- [TASK DIRECTIONS] Return each entry below word for word, leaving out any image.

- [GIVEN RECORDS]
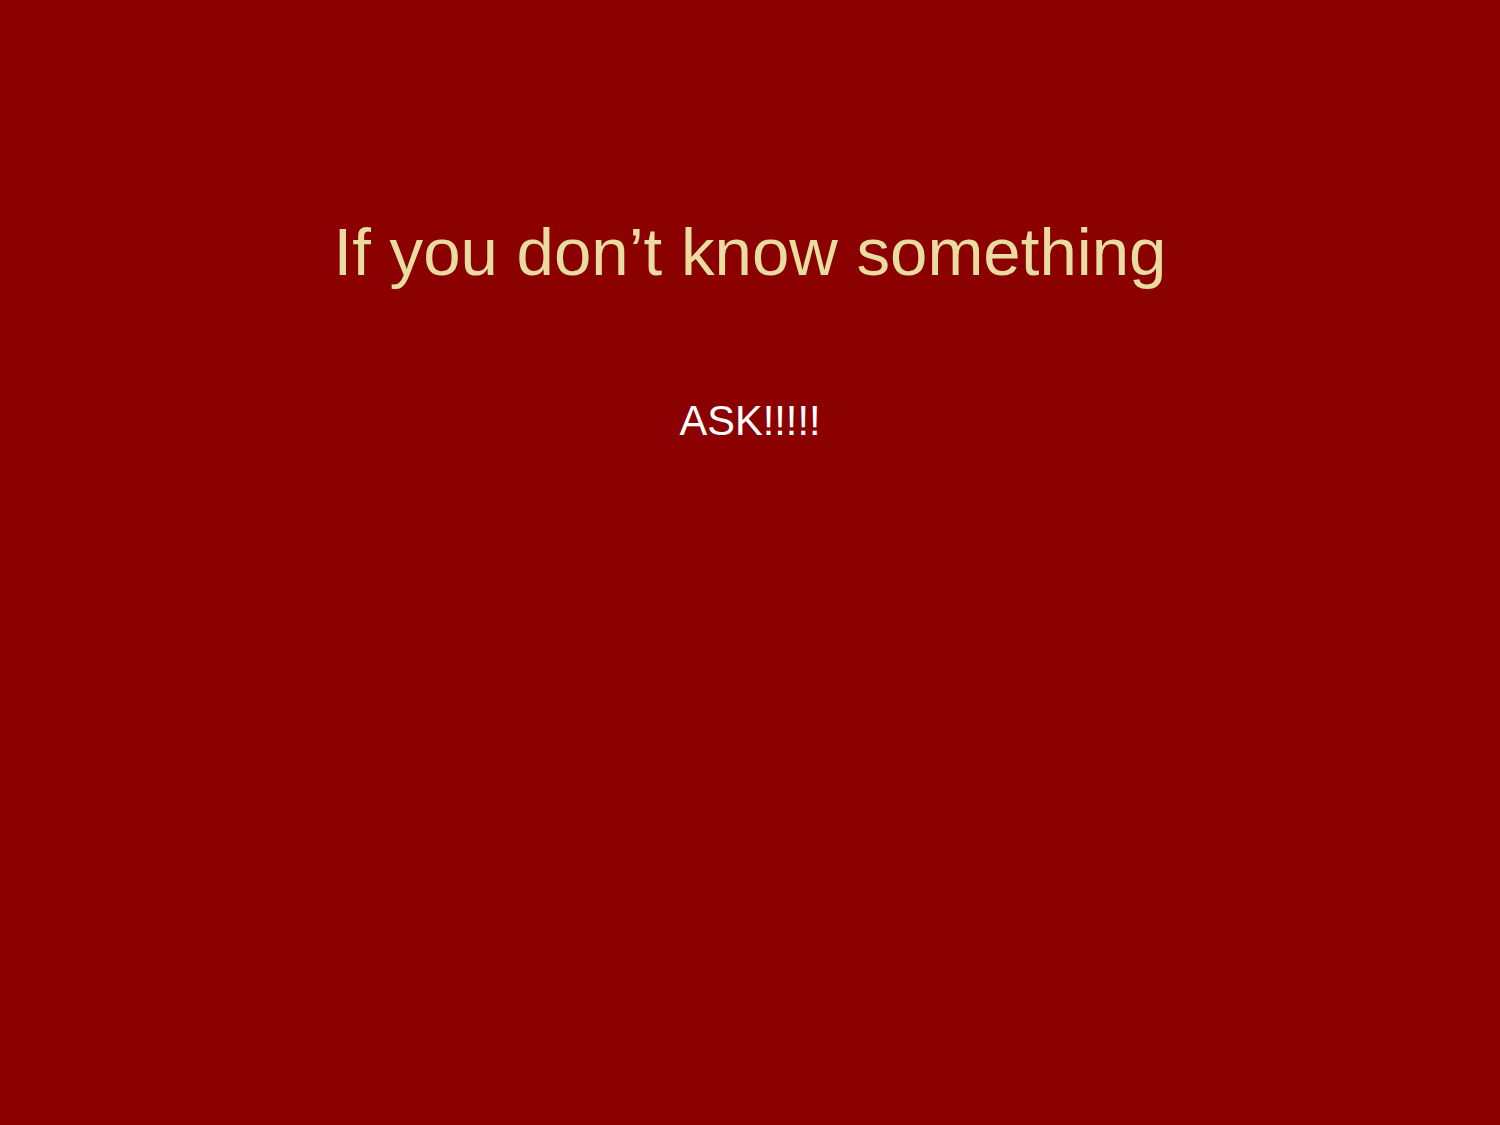If you don’t know something
ASK!!!!!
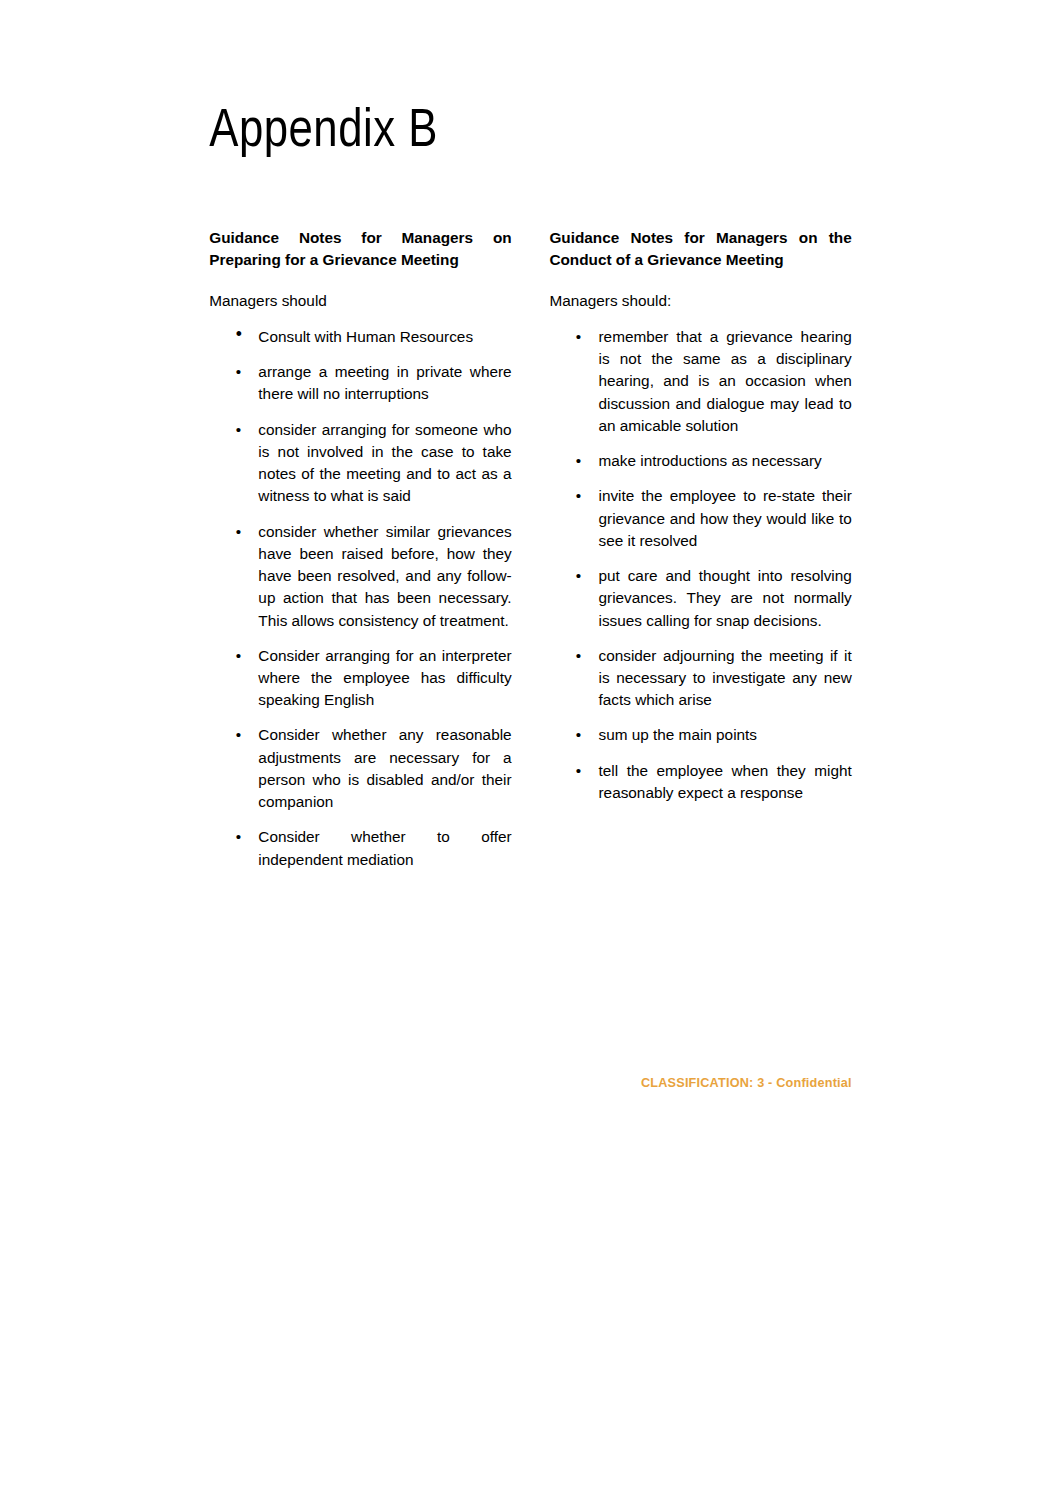Appendix B
Guidance Notes for Managers on Preparing for a Grievance Meeting
Managers should
Consult with Human Resources
arrange a meeting in private where there will no interruptions
consider arranging for someone who is not involved in the case to take notes of the meeting and to act as a witness to what is said
consider whether similar grievances have been raised before, how they have been resolved, and any follow-up action that has been necessary. This allows consistency of treatment.
Consider arranging for an interpreter where the employee has difficulty speaking English
Consider whether any reasonable adjustments are necessary for a person who is disabled and/or their companion
Consider whether to offer independent mediation
Guidance Notes for Managers on the Conduct of a Grievance Meeting
Managers should:
remember that a grievance hearing is not the same as a disciplinary hearing, and is an occasion when discussion and dialogue may lead to an amicable solution
make introductions as necessary
invite the employee to re-state their grievance and how they would like to see it resolved
put care and thought into resolving grievances. They are not normally issues calling for snap decisions.
consider adjourning the meeting if it is necessary to investigate any new facts which arise
sum up the main points
tell the employee when they might reasonably expect a response
CLASSIFICATION: 3 - Confidential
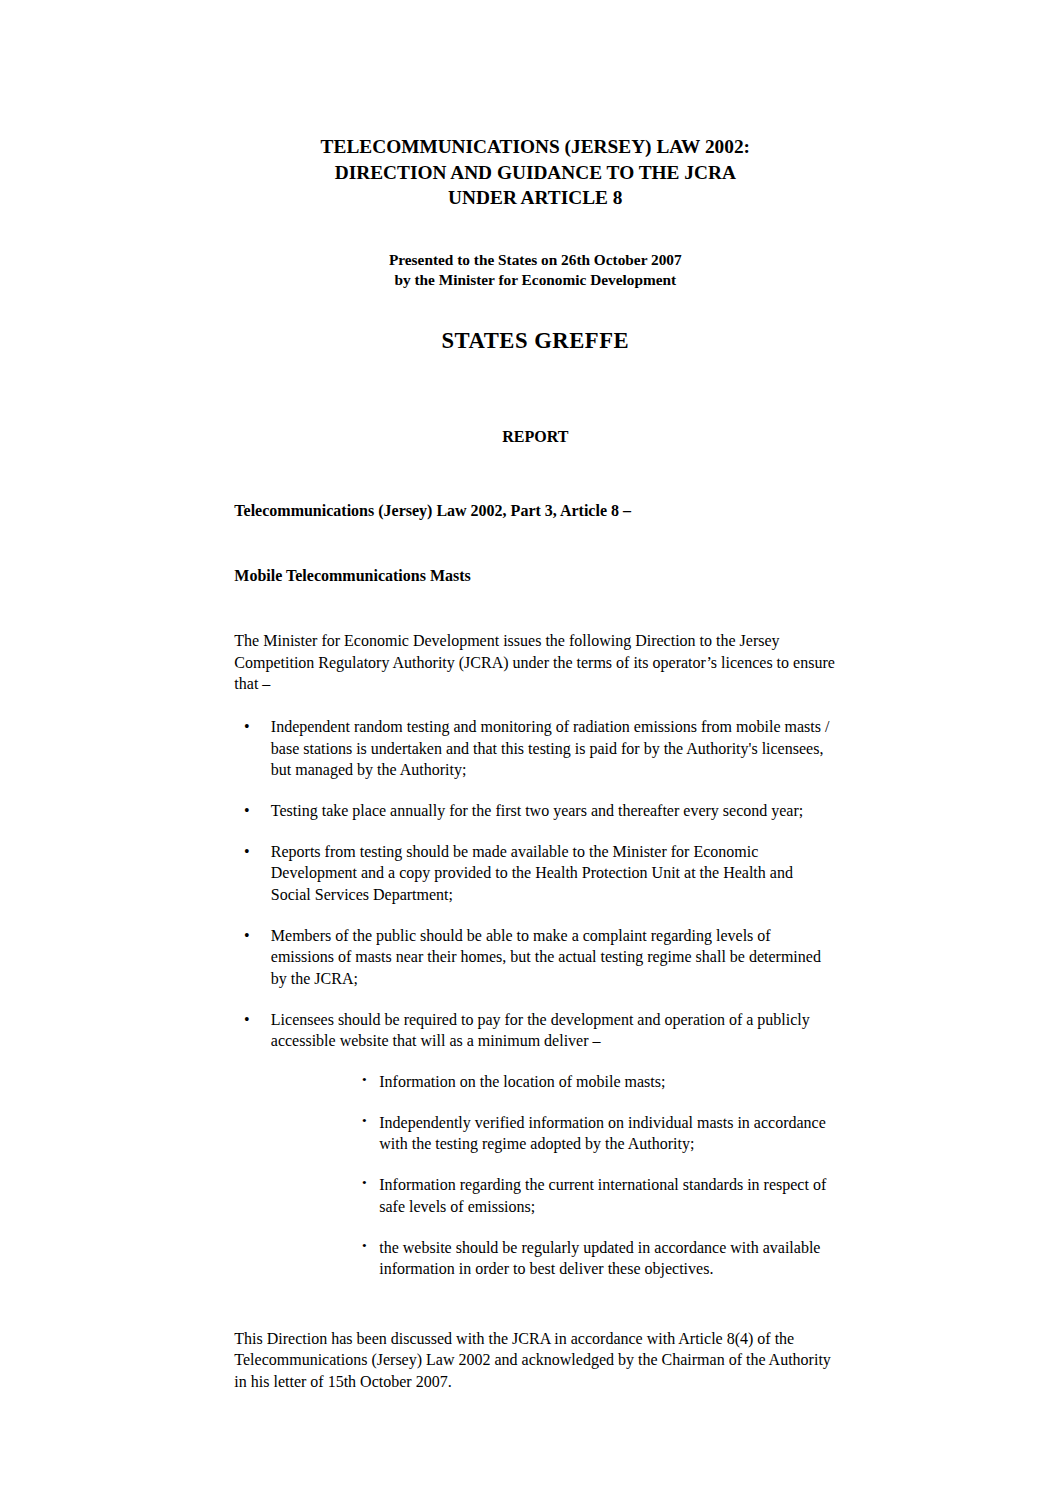Telecommunications (Jersey) Law 2002:
Direction and Guidance to the JCRA
under Article 8
Presented to the States on 26th October 2007
by the Minister for Economic Development
STATES GREFFE
REPORT
Telecommunications (Jersey) Law 2002, Part 3, Article 8 –
Mobile Telecommunications Masts
The Minister for Economic Development issues the following Direction to the Jersey Competition Regulatory Authority (JCRA) under the terms of its operator’s licences to ensure that –
Independent random testing and monitoring of radiation emissions from mobile masts / base stations is undertaken and that this testing is paid for by the Authority's licensees, but managed by the Authority;
Testing take place annually for the first two years and thereafter every second year;
Reports from testing should be made available to the Minister for Economic Development and a copy provided to the Health Protection Unit at the Health and Social Services Department;
Members of the public should be able to make a complaint regarding levels of emissions of masts near their homes, but the actual testing regime shall be determined by the JCRA;
Licensees should be required to pay for the development and operation of a publicly accessible website that will as a minimum deliver –
Information on the location of mobile masts;
Independently verified information on individual masts in accordance with the testing regime adopted by the Authority;
Information regarding the current international standards in respect of safe levels of emissions;
the website should be regularly updated in accordance with available information in order to best deliver these objectives.
This Direction has been discussed with the JCRA in accordance with Article 8(4) of the Telecommunications (Jersey) Law 2002 and acknowledged by the Chairman of the Authority in his letter of 15th October 2007.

- [ANSWER SECTION]
If you don’t know something
ASK!!!!!
Appendix B
Guidance Notes for Managers on Preparing for a Grievance Meeting
Managers should
Consult with Human Resources
arrange a meeting in private where there will no interruptions
consider arranging for someone who is not involved in the case to take notes of the meeting and to act as a witness to what is said
consider whether similar grievances have been raised before, how they have been resolved, and any follow-up action that has been necessary. This allows consistency of treatment.
Consider arranging for an interpreter where the employee has difficulty speaking English
Consider whether any reasonable adjustments are necessary for a person who is disabled and/or their companion
Consider whether to offer independent mediation
Guidance Notes for Managers on the Conduct of a Grievance Meeting
Managers should:
remember that a grievance hearing is not the same as a disciplinary hearing, and is an occasion when discussion and dialogue may lead to an amicable solution
make introductions as necessary
invite the employee to re-state their grievance and how they would like to see it resolved
put care and thought into resolving grievances. They are not normally issues calling for snap decisions.
consider adjourning the meeting if it is necessary to investigate any new facts which arise
sum up the main points
tell the employee when they might reasonably expect a response
CLASSIFICATION: 3 - Confidential
Telecommunications (Jersey) Law 2002:
Direction and Guidance to the JCRA
under Article 8
Presented to the States on 26th October 2007
by the Minister for Economic Development
STATES GREFFE
REPORT
Telecommunications (Jersey) Law 2002, Part 3, Article 8 –
Mobile Telecommunications Masts
The Minister for Economic Development issues the following Direction to the Jersey Competition Regulatory Authority (JCRA) under the terms of its operator’s licences to ensure that –
Independent random testing and monitoring of radiation emissions from mobile masts / base stations is undertaken and that this testing is paid for by the Authority's licensees, but managed by the Authority;
Testing take place annually for the first two years and thereafter every second year;
Reports from testing should be made available to the Minister for Economic Development and a copy provided to the Health Protection Unit at the Health and Social Services Department;
Members of the public should be able to make a complaint regarding levels of emissions of masts near their homes, but the actual testing regime shall be determined by the JCRA;
Licensees should be required to pay for the development and operation of a publicly accessible website that will as a minimum deliver –
Information on the location of mobile masts;
Independently verified information on individual masts in accordance with the testing regime adopted by the Authority;
Information regarding the current international standards in respect of safe levels of emissions;
the website should be regularly updated in accordance with available information in order to best deliver these objectives.
This Direction has been discussed with the JCRA in accordance with Article 8(4) of the Telecommunications (Jersey) Law 2002 and acknowledged by the Chairman of the Authority in his letter of 15th October 2007.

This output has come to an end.